Abstract WP165: Standardizing the Emergent Brain Magnetic Resonance Imaging Process during Stroke Alerts by Implementing the Full-Body-Scout Computed Tomography Protocol

DOI: 10.1161/str.56.suppl_1.wp165 Publication Date: 2025-01-30T10:12:34Z
ABSTRACT
Background: Reperfusion therapies are highly time-sensitive, necessitating streamlined protocols to ensure that each step meets target times. This is especially critical for wake-up strokes where emergent brain magnetic resonance imaging (eMRI-brain) is included in the evaluation process. Stroke alerts, particularly for patients with aphasia or altered mental status, present additional challenges in confirming the absence of metal foreign bodies, leading to time-consuming additional imaging. Implementing protocols that integrate a full-body-scout (FBS) during the non-contrast computed tomography of the head (CT head) could reduce delays and enhance the safety and efficiency of eMRI clearance, thereby improving the likelihood of timely thrombolysis. Objective: To standardize the stroke alert process for eMRI-brain on wake-up stroke cases and reduce door-to-eMRI times in eligible patients by implementing a FBS during CT head (FBS-CT) protocol. Methods: We reviewed wake-up stroke alert metrics before and after implementing a FBS-CT protocol between August 01, 2022 and July 31, 2024. The protocol consisted of adding FBS imaging to assess whether the patient had any foreign metal bodies and to avoid the need for additional imaging. Results: We identified wake-up strokes eligible for thrombolysis from 2,300 stroke alerts reviewed at an academic comprehensive stroke center. We classified the identified cases into two groups: Pre-FBS-CT group (n=53; mean age 58.05± 15.34 ; 66% female; 58% White) and Post-FBS-CT group (n=72; mean age 60.44 ±13.70, 58% female, 72% white).
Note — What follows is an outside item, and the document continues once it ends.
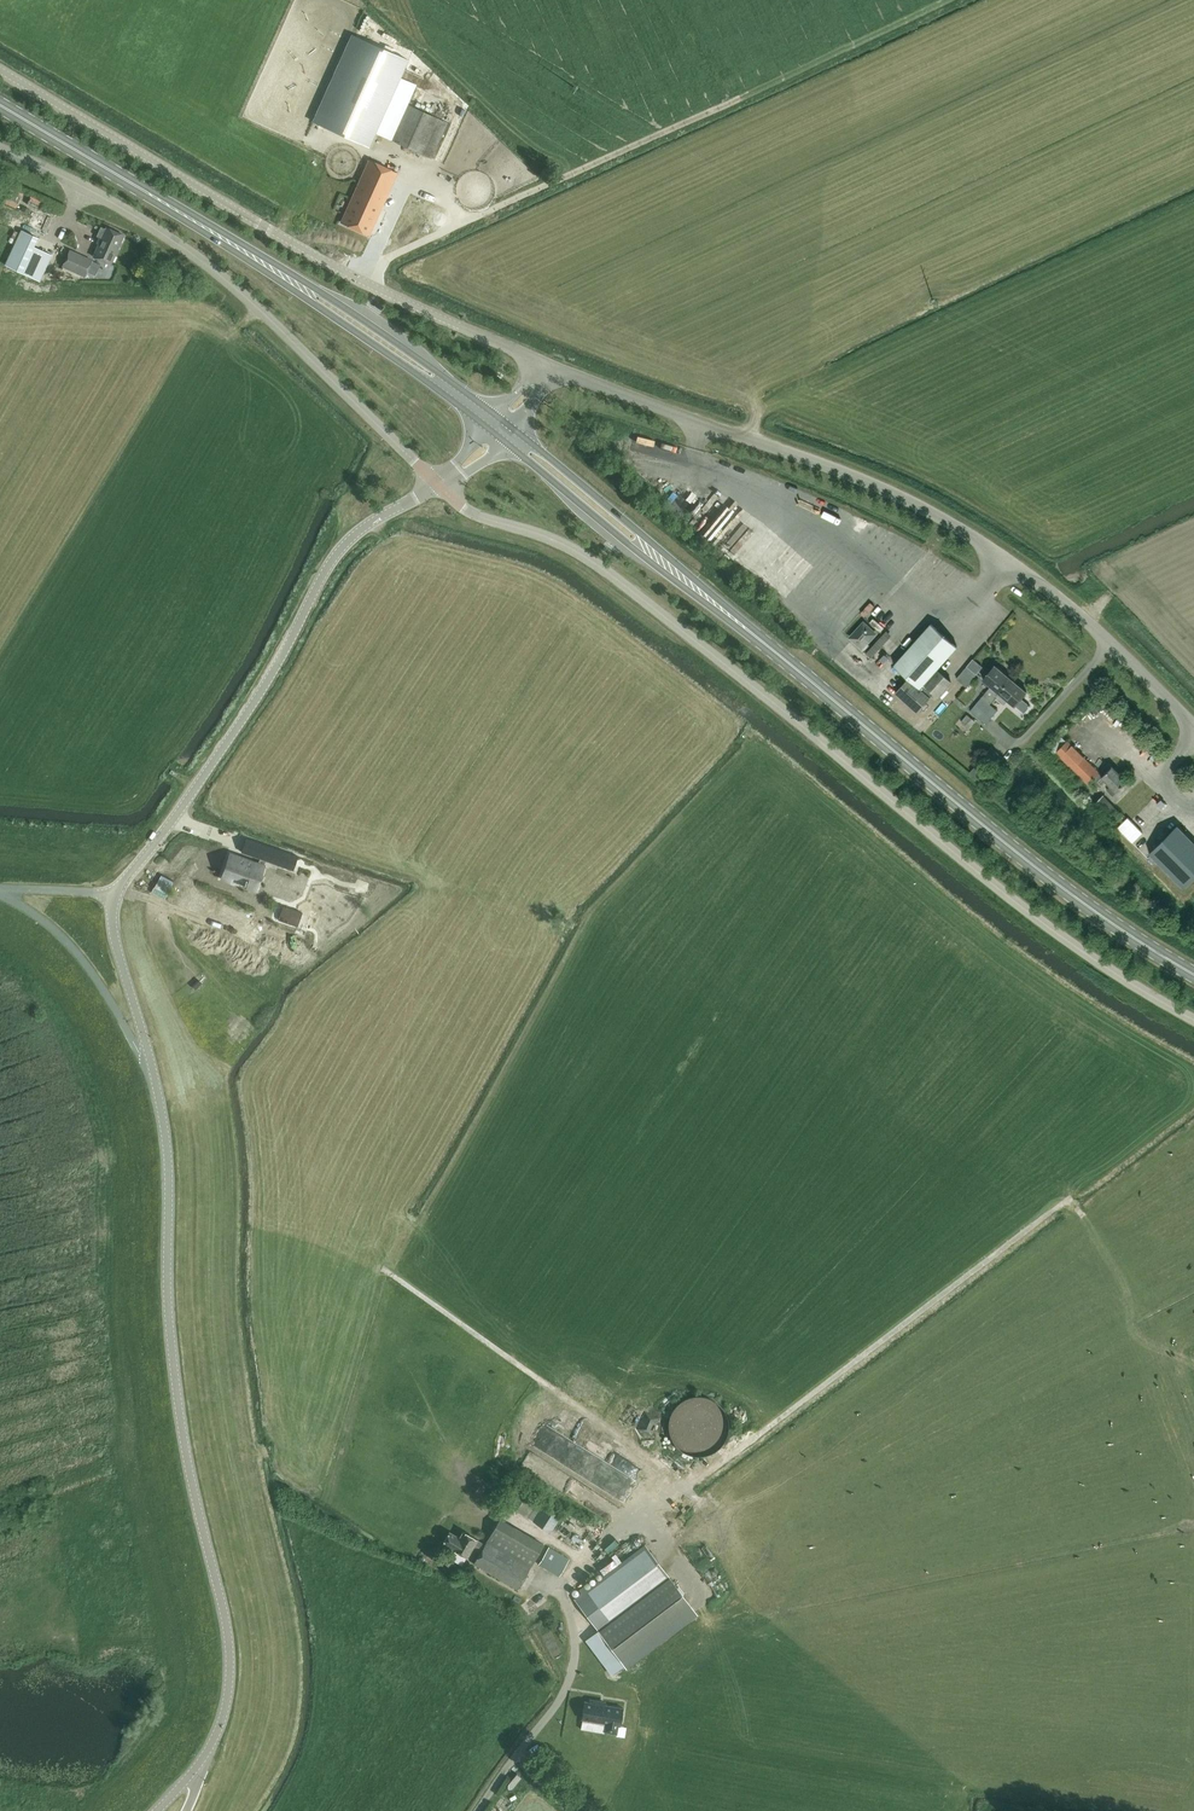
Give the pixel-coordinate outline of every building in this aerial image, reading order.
[(408,60),(352,35),(313,121),(369,147),(408,60)] [(407,104),(391,140),(431,158),(447,123),(407,104)] [(397,173),(369,160),(341,223),(369,235),(397,173)] [(418,182),(419,174),(412,172),(411,180),(418,182)] [(98,237),(102,239),(93,257),(111,265),(124,235),(107,228),(104,233),(100,232),(98,237)] [(22,273),(38,238),(21,230),(5,265),(22,273)] [(382,255),(390,251),(384,239),(376,243),(382,255)] [(85,276),(92,261),(70,251),(63,267),(85,276)] [(832,518),(839,506),(833,502),(825,514),(832,518)] [(893,557),(915,533),(910,528),(888,552),(893,557)] [(792,581),(799,569),(793,566),(787,577),(792,581)] [(830,582),(840,570),(836,566),(826,578),(830,582)] [(804,583),(796,588),(804,600),(811,596),(804,583)] [(873,597),(863,608),(867,612),(878,602),(873,597)] [(875,634),(863,623),(850,637),(863,650),(868,645),(866,643),(875,634)] [(895,692),(917,712),(934,693),(938,696),(951,682),(936,669),(957,646),(930,623),(893,665),(908,678),(895,692)] [(869,647),(875,653),(895,633),(889,627),(869,647)] [(979,670),(986,665),(977,654),(970,660),(979,670)] [(991,686),(981,697),(970,711),(974,714),(980,708),(987,714),(992,707),(989,704),(995,697),(997,695),(1010,679),(994,665),(983,680),(991,686)] [(1010,679),(997,695),(995,697),(1003,704),(1007,700),(1014,706),(1026,692),(1010,679)] [(980,708),(974,714),(985,724),(997,710),(992,707),(987,714),(980,708)] [(1056,752),(1087,784),(1092,779),(1100,787),(1105,781),(1116,792),(1127,781),(1112,766),(1102,776),(1067,741),(1056,752)] [(1103,795),(1102,796),(1092,806),(1091,806),(1105,820),(1116,809),(1103,795)] [(1149,831),(1158,824),(1154,819),(1145,826),(1149,831)] [(1193,877),(1193,843),(1176,825),(1149,853),(1183,887),(1193,877)] [(298,856),(246,838),(241,852),(294,870),(298,856)] [(257,865),(230,855),(223,877),(256,889),(265,860),(260,858),(257,865)] [(690,1453),(700,1454),(708,1453),(716,1449),(722,1443),(726,1436),(729,1428),(729,1419),(727,1411),(722,1404),(716,1398),(708,1394),(700,1393),(691,1393),(683,1396),(677,1401),(671,1408),(668,1417),(667,1426),(670,1435),(675,1443),(682,1449),(690,1453)] [(627,1488),(648,1507),(655,1500),(633,1481),(627,1488)] [(541,1497),(524,1486),(512,1507),(527,1517),(541,1497)] [(533,1521),(550,1531),(563,1513),(545,1502),(533,1521)] [(570,1527),(581,1535),(587,1526),(576,1518),(570,1527)] [(499,1519),(484,1545),(477,1540),(463,1532),(459,1538),(449,1532),(443,1543),(453,1549),(467,1558),(472,1548),(480,1553),(474,1564),(518,1589),(544,1545),(499,1519)] [(617,1547),(613,1540),(606,1543),(604,1539),(594,1544),(601,1556),(617,1547)] [(645,1545),(634,1553),(626,1542),(621,1546),(629,1557),(574,1599),(625,1666),(695,1612),(645,1545)] [(559,1576),(569,1560),(549,1548),(539,1564),(559,1576)] [(604,1561),(611,1569),(616,1564),(614,1562),(620,1557),(614,1551),(604,1561)] [(542,1585),(537,1596),(547,1600),(551,1589),(542,1585)] [(606,1723),(604,1732),(616,1734),(618,1726),(620,1726),(623,1708),(599,1704),(599,1702),(590,1700),(589,1702),(585,1701),(582,1719),(606,1723)] [(515,1776),(521,1790),(528,1786),(522,1773),(515,1776)]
Door-to-eMRI median time was 79 [IQR 50-116] for the Pre-FBS-CT group and 45 [IQR 36.75 -57] min for the Post-FBS-CT group. Thrombolytic was given to only 1 Pre-FBS-CT patient while 12 patients from the Post-FBS-CT group received it. Conclusions: Implementing a FBS-CT protocol significantly decreased door-to-eMRI times and reduced the variability in those times. Although we cannot definitively attribute the increased eligibility and administration of thrombolysis solely to the improved imaging times in the Post-FBS-CT group, our data demonstrates a substantial reduction in door-to-eMRI times following protocol implementation. It is important to note that stroke onset may have influenced the presence of DWI-FLAIR mismatch. Nonetheless, any reduction in imaging times is crucial for improving the streamlined process of wake-up stroke alerts and impact patient eligibility for reperfusion therapies.